> **WORK REQUEST**
The listing below must be returned in full and unchanged, without the images it carries.

> **INFORMATION**
....

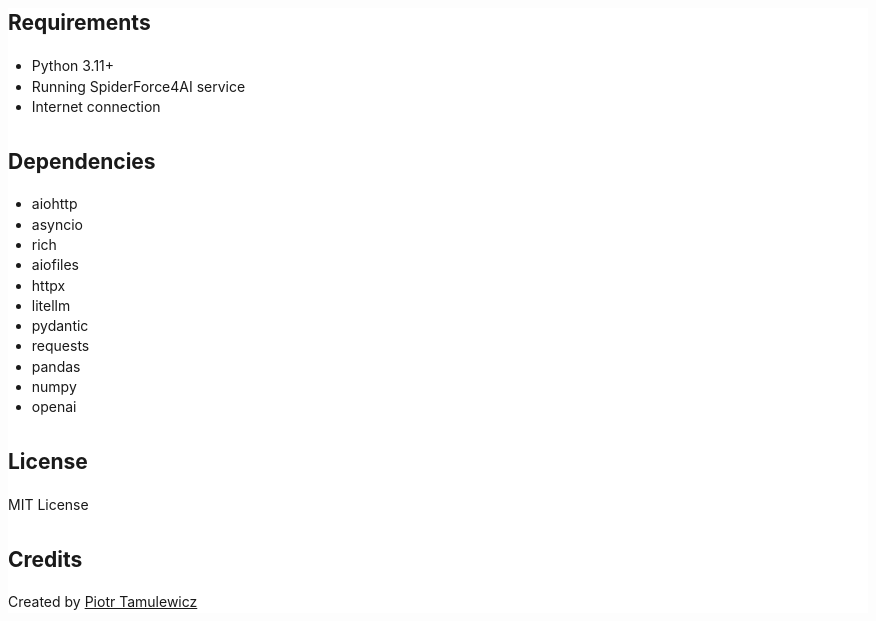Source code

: ## Requirements

- Python 3.11+
- Running SpiderForce4AI service
- Internet connection

## Dependencies

- aiohttp
- asyncio
- rich
- aiofiles
- httpx
- litellm
- pydantic
- requests
- pandas
- numpy
- openai

## License

MIT License

## Credits

Created by [Piotr Tamulewicz](https://petertam.pro)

....

> **COMPLETED TASK**
Source code

: ## Requirements

- Python 3.11+
- Running SpiderForce4AI service
- Internet connection

## Dependencies

- aiohttp
- asyncio
- rich
- aiofiles
- httpx
- litellm
- pydantic
- requests
- pandas
- numpy
- openai

## License

MIT License

## Credits

Created by [Piotr Tamulewicz](https://petertam.pro)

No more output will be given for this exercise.